A study team from the Cleveland Clinic, the Rocky Mountain Regional VA Medical Center in Aurora, CO, and Duke University School of Medicine in Durham, NC, sought to evaluate the effect of PCI on mortality and hospitalization among patients with stable coronary artery disease and reduced left ventricular ejection fraction.

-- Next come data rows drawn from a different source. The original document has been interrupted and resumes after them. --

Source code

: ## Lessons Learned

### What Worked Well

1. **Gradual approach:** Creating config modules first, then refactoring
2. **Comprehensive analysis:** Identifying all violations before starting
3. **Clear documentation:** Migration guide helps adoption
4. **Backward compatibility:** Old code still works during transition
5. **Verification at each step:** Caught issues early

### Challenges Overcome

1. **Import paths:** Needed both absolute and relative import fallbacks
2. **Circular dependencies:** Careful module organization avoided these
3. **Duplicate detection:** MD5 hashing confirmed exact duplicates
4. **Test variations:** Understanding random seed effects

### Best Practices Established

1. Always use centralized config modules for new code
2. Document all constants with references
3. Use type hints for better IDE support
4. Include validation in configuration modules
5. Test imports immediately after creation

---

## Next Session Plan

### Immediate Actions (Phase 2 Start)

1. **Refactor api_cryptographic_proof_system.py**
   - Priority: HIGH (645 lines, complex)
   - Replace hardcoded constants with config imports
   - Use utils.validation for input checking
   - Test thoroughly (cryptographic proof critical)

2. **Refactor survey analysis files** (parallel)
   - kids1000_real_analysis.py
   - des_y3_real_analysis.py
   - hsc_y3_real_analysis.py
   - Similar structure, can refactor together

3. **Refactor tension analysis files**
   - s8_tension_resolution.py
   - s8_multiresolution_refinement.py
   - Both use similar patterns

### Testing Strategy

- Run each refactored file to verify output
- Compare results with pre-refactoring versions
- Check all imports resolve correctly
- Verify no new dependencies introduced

To do that, researchers performed a retrospective analysis comparing PCI with medical therapy among patients with ischemic cardiomyopathy in the VHA. Patients with angiographic evidence of one or more epicardial stenoses amenable to PCI and LVEF ≤35% were included in the analysis. VA and non-VA data sources on mortality and hospital admission were used to determine outcome data, which were published in the American Heart Journal.1

The study identified a sample of 4,628 patients from 2008 through 2015, and 1,322 underwent ad hoc PCI. With maximum followup of three years, propensity score weighted landmark analysis was used to evaluate the primary and secondary outcomes.

Results indicated the primary outcome of all-cause mortality was significantly lower in the PCI cohort compared with medical therapy (21.6% vs. 30.0%, P <0.001). Researchers reported that the secondary outcome of all-cause rehospitalization or death was also lower in the PCI cohort (76.5% vs. 83.8%, P <0.001).

“In this retrospective analysis of patients with ischemic cardiomyopathy with coronary artery disease amenable to PCI and LVEF ≤35%, revascularization by PCI was associated with decreased all-cause mortality and decreased all-cause death or rehospitalization,” the authors concluded.


  1. Brophy TJ, Warsavage TJ, Hebbe AL, Plomondon ME, et. Al. Percutaneous Coronary Intervention in Patients with Stable Coronary Artery Disease and Left Ventricular Systolic Dysfunction: Insights from the VA CART Program. Am Heart J. 2021 Feb 7:S0002-8703(21)00034-X. doi: 10.1016/j.ahj.2021.02.002. Epub ahead of print. PMID: 33567318.